• Exercise prompt:
Your reply should be the full listing, copied exactly.

--- START ---

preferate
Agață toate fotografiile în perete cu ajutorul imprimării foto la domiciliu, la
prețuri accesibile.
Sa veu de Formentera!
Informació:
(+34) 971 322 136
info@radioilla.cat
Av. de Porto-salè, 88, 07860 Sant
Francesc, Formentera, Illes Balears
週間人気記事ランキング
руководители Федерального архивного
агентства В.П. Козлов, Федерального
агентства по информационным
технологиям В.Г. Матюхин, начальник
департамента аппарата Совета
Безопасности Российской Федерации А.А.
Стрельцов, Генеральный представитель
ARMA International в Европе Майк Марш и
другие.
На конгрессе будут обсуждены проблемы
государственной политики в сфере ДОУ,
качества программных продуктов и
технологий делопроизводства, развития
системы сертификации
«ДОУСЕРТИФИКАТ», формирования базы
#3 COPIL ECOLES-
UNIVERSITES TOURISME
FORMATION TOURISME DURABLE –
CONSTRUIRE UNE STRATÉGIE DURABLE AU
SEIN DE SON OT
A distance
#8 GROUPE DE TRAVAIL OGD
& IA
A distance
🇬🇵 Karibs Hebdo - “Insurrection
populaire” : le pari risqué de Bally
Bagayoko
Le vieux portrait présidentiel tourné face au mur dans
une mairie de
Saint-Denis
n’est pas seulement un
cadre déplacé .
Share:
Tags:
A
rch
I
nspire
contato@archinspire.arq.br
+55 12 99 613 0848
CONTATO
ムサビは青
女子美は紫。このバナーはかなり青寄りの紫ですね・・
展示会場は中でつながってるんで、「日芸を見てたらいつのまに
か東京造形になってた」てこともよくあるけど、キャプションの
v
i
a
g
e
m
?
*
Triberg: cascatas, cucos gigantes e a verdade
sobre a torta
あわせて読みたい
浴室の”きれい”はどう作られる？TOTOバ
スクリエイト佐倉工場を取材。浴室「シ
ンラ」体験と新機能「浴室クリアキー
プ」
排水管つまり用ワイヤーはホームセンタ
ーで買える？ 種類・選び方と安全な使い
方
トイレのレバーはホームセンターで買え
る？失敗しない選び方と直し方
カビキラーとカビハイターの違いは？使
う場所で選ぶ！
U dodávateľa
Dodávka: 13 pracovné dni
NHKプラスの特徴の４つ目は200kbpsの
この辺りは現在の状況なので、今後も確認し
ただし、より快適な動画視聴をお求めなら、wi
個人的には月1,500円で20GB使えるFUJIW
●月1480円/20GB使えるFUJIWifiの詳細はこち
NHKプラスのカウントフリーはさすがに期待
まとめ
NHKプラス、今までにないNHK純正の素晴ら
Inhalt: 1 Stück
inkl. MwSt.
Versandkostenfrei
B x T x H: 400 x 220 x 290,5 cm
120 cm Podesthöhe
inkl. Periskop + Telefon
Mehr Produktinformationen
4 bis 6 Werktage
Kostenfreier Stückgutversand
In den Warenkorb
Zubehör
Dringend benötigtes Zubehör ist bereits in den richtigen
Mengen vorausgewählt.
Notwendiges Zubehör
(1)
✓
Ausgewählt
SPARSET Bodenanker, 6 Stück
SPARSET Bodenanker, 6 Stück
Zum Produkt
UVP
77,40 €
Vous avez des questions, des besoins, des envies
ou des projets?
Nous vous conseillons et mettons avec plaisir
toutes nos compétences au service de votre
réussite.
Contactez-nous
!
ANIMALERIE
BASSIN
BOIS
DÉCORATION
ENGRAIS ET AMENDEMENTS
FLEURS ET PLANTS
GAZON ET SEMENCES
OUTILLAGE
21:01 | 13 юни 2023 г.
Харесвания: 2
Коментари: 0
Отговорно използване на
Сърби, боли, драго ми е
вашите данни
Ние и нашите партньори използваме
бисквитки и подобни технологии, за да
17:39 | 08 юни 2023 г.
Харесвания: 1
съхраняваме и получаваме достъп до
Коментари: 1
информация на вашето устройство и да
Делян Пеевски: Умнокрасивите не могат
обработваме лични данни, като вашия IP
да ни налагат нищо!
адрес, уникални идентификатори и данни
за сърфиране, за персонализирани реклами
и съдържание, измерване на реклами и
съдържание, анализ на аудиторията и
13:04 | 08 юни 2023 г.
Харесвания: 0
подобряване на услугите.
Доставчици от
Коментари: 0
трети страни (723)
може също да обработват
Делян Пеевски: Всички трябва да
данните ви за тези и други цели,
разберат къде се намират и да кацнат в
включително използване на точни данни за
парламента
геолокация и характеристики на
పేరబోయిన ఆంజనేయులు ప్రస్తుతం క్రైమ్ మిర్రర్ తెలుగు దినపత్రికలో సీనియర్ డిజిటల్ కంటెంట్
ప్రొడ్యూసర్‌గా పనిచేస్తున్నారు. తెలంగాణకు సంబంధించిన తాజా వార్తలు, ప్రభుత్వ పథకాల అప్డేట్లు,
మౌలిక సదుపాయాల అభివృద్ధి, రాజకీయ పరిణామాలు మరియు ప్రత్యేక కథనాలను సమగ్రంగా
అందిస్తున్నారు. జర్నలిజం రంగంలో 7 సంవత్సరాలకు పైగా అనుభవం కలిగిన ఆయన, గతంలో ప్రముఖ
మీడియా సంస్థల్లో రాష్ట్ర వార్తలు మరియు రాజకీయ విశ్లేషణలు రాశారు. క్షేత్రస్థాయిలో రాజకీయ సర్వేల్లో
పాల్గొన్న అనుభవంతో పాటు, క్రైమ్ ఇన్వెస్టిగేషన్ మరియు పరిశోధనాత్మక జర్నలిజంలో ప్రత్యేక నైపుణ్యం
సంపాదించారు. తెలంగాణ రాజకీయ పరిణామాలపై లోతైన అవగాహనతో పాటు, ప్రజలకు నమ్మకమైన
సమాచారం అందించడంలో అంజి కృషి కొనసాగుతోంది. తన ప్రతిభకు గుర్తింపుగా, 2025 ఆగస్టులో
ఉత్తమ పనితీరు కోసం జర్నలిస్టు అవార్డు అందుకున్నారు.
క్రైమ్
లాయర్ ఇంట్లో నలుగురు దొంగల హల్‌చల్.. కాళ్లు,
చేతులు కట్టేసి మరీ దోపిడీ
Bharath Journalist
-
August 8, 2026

--- END ---

• Response box:
preferate
Agață toate fotografiile în perete cu ajutorul imprimării foto la domiciliu, la
prețuri accesibile.
Sa veu de Formentera!
Informació:
(+34) 971 322 136
info@radioilla.cat
Av. de Porto-salè, 88, 07860 Sant
Francesc, Formentera, Illes Balears
週間人気記事ランキング
руководители Федерального архивного
агентства В.П. Козлов, Федерального
агентства по информационным
технологиям В.Г. Матюхин, начальник
департамента аппарата Совета
Безопасности Российской Федерации А.А.
Стрельцов, Генеральный представитель
ARMA International в Европе Майк Марш и
другие.
На конгрессе будут обсуждены проблемы
государственной политики в сфере ДОУ,
качества программных продуктов и
технологий делопроизводства, развития
системы сертификации
«ДОУСЕРТИФИКАТ», формирования базы
#3 COPIL ECOLES-
UNIVERSITES TOURISME
FORMATION TOURISME DURABLE –
CONSTRUIRE UNE STRATÉGIE DURABLE AU
SEIN DE SON OT
A distance
#8 GROUPE DE TRAVAIL OGD
& IA
A distance
🇬🇵 Karibs Hebdo - “Insurrection
populaire” : le pari risqué de Bally
Bagayoko
Le vieux portrait présidentiel tourné face au mur dans
une mairie de
Saint-Denis
n’est pas seulement un
cadre déplacé .
Share:
Tags:
A
rch
I
nspire
contato@archinspire.arq.br
+55 12 99 613 0848
CONTATO
ムサビは青
女子美は紫。このバナーはかなり青寄りの紫ですね・・
展示会場は中でつながってるんで、「日芸を見てたらいつのまに
か東京造形になってた」てこともよくあるけど、キャプションの
v
i
a
g
e
m
?
*
Triberg: cascatas, cucos gigantes e a verdade
sobre a torta
あわせて読みたい
浴室の”きれい”はどう作られる？TOTOバ
スクリエイト佐倉工場を取材。浴室「シ
ンラ」体験と新機能「浴室クリアキー
プ」
排水管つまり用ワイヤーはホームセンタ
ーで買える？ 種類・選び方と安全な使い
方
トイレのレバーはホームセンターで買え
る？失敗しない選び方と直し方
カビキラーとカビハイターの違いは？使
う場所で選ぶ！
U dodávateľa
Dodávka: 13 pracovné dni
NHKプラスの特徴の４つ目は200kbpsの
この辺りは現在の状況なので、今後も確認し
ただし、より快適な動画視聴をお求めなら、wi
個人的には月1,500円で20GB使えるFUJIW
●月1480円/20GB使えるFUJIWifiの詳細はこち
NHKプラスのカウントフリーはさすがに期待
まとめ
NHKプラス、今までにないNHK純正の素晴ら
Inhalt: 1 Stück
inkl. MwSt.
Versandkostenfrei
B x T x H: 400 x 220 x 290,5 cm
120 cm Podesthöhe
inkl. Periskop + Telefon
Mehr Produktinformationen
4 bis 6 Werktage
Kostenfreier Stückgutversand
In den Warenkorb
Zubehör
Dringend benötigtes Zubehör ist bereits in den richtigen
Mengen vorausgewählt.
Notwendiges Zubehör
(1)
✓
Ausgewählt
SPARSET Bodenanker, 6 Stück
SPARSET Bodenanker, 6 Stück
Zum Produkt
UVP
77,40 €
Vous avez des questions, des besoins, des envies
ou des projets?
Nous vous conseillons et mettons avec plaisir
toutes nos compétences au service de votre
réussite.
Contactez-nous
!
ANIMALERIE
BASSIN
BOIS
DÉCORATION
ENGRAIS ET AMENDEMENTS
FLEURS ET PLANTS
GAZON ET SEMENCES
OUTILLAGE
21:01 | 13 юни 2023 г.
Харесвания: 2
Коментари: 0
Отговорно използване на
Сърби, боли, драго ми е
вашите данни
Ние и нашите партньори използваме
бисквитки и подобни технологии, за да
17:39 | 08 юни 2023 г.
Харесвания: 1
съхраняваме и получаваме достъп до
Коментари: 1
информация на вашето устройство и да
Делян Пеевски: Умнокрасивите не могат
обработваме лични данни, като вашия IP
да ни налагат нищо!
адрес, уникални идентификатори и данни
за сърфиране, за персонализирани реклами
и съдържание, измерване на реклами и
съдържание, анализ на аудиторията и
13:04 | 08 юни 2023 г.
Харесвания: 0
подобряване на услугите.
Доставчици от
Коментари: 0
трети страни (723)
може също да обработват
Делян Пеевски: Всички трябва да
данните ви за тези и други цели,
разберат къде се намират и да кацнат в
включително използване на точни данни за
парламента
геолокация и характеристики на
పేరబోయిన ఆంజనేయులు ప్రస్తుతం క్రైమ్ మిర్రర్ తెలుగు దినపత్రికలో సీనియర్ డిజిటల్ కంటెంట్
ప్రొడ్యూసర్‌గా పనిచేస్తున్నారు. తెలంగాణకు సంబంధించిన తాజా వార్తలు, ప్రభుత్వ పథకాల అప్డేట్లు,
మౌలిక సదుపాయాల అభివృద్ధి, రాజకీయ పరిణామాలు మరియు ప్రత్యేక కథనాలను సమగ్రంగా
అందిస్తున్నారు. జర్నలిజం రంగంలో 7 సంవత్సరాలకు పైగా అనుభవం కలిగిన ఆయన, గతంలో ప్రముఖ
మీడియా సంస్థల్లో రాష్ట్ర వార్తలు మరియు రాజకీయ విశ్లేషణలు రాశారు. క్షేత్రస్థాయిలో రాజకీయ సర్వేల్లో
పాల్గొన్న అనుభవంతో పాటు, క్రైమ్ ఇన్వెస్టిగేషన్ మరియు పరిశోధనాత్మక జర్నలిజంలో ప్రత్యేక నైపుణ్యం
సంపాదించారు. తెలంగాణ రాజకీయ పరిణామాలపై లోతైన అవగాహనతో పాటు, ప్రజలకు నమ్మకమైన
సమాచారం అందించడంలో అంజి కృషి కొనసాగుతోంది. తన ప్రతిభకు గుర్తింపుగా, 2025 ఆగస్టులో
ఉత్తమ పనితీరు కోసం జర్నలిస్టు అవార్డు అందుకున్నారు.
క్రైమ్
లాయర్ ఇంట్లో నలుగురు దొంగల హల్‌చల్.. కాళ్లు,
చేతులు కట్టేసి మరీ దోపిడీ
Bharath Journalist
-
August 8, 2026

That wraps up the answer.